EXERCISE DESCRIPTION:
Copy all of the data below line for line without changing anything, and leave the pictures out of your answer.

********************

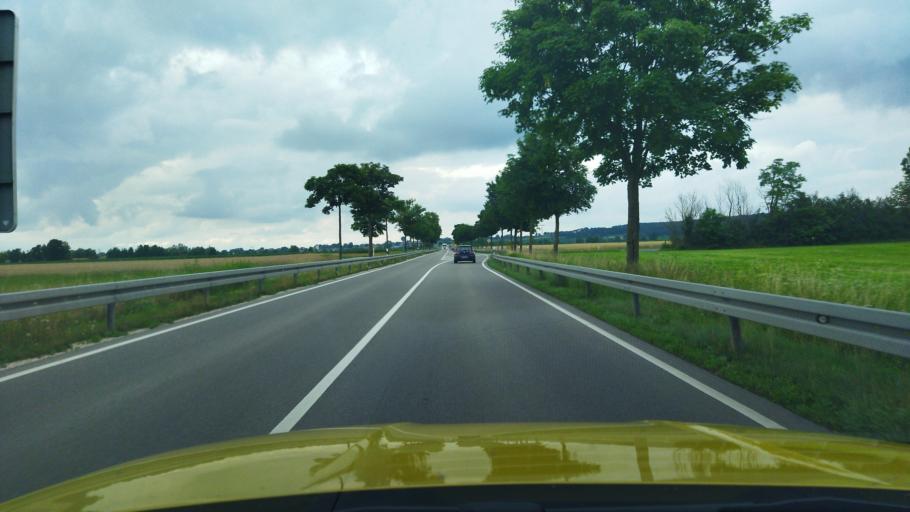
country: DE
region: Bavaria
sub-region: Regierungsbezirk Mittelfranken
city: Gunzenhausen
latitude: 49.1360
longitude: 10.7406
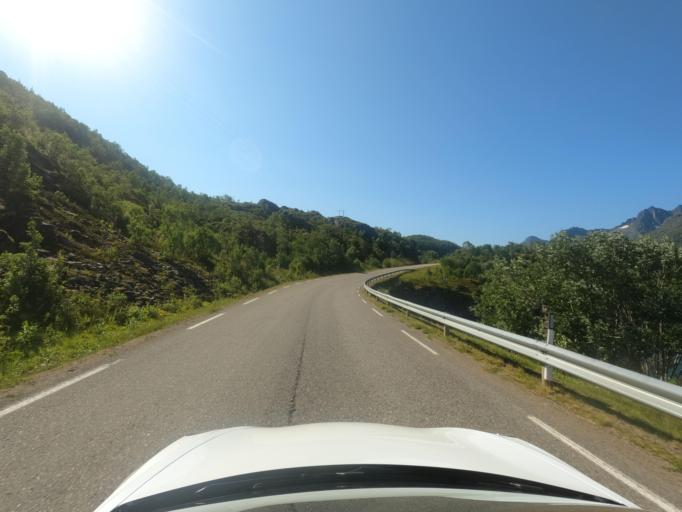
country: NO
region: Nordland
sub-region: Hadsel
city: Stokmarknes
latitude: 68.4386
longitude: 15.1854
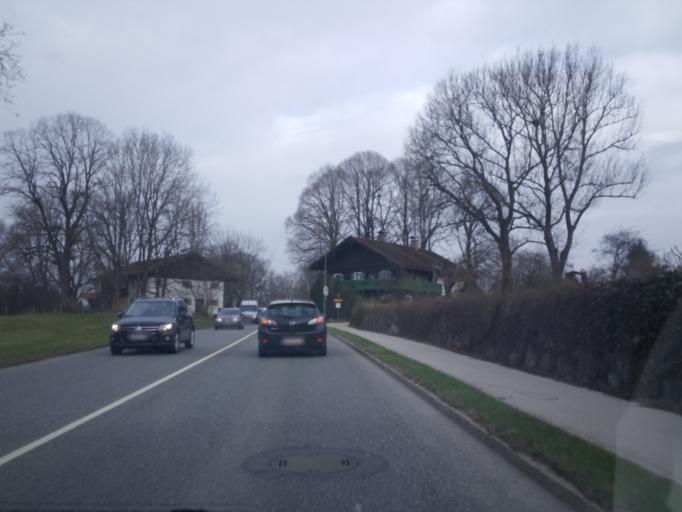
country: DE
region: Bavaria
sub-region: Upper Bavaria
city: Penzberg
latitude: 47.7675
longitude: 11.3511
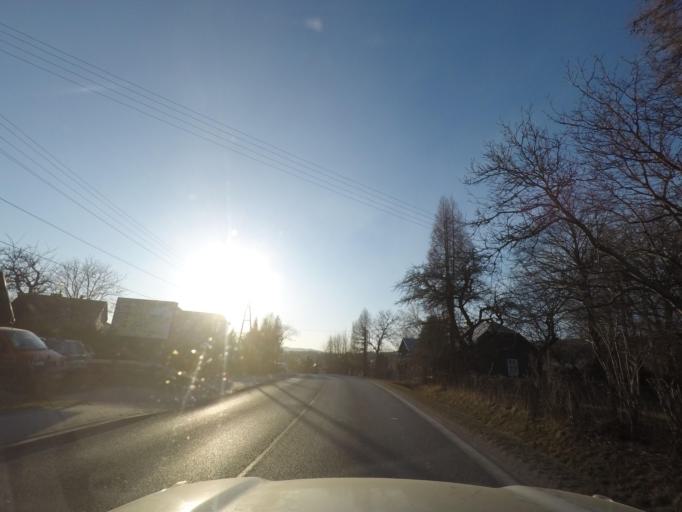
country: PL
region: Subcarpathian Voivodeship
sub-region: Powiat krosnienski
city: Dukla
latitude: 49.5585
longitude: 21.6733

********************

SOLUTION TO THIS TASK:
country: DE
region: Bavaria
sub-region: Regierungsbezirk Mittelfranken
city: Gunzenhausen
latitude: 49.1360
longitude: 10.7406
country: NO
region: Nordland
sub-region: Hadsel
city: Stokmarknes
latitude: 68.4386
longitude: 15.1854
country: DE
region: Bavaria
sub-region: Upper Bavaria
city: Penzberg
latitude: 47.7675
longitude: 11.3511
country: PL
region: Subcarpathian Voivodeship
sub-region: Powiat krosnienski
city: Dukla
latitude: 49.5585
longitude: 21.6733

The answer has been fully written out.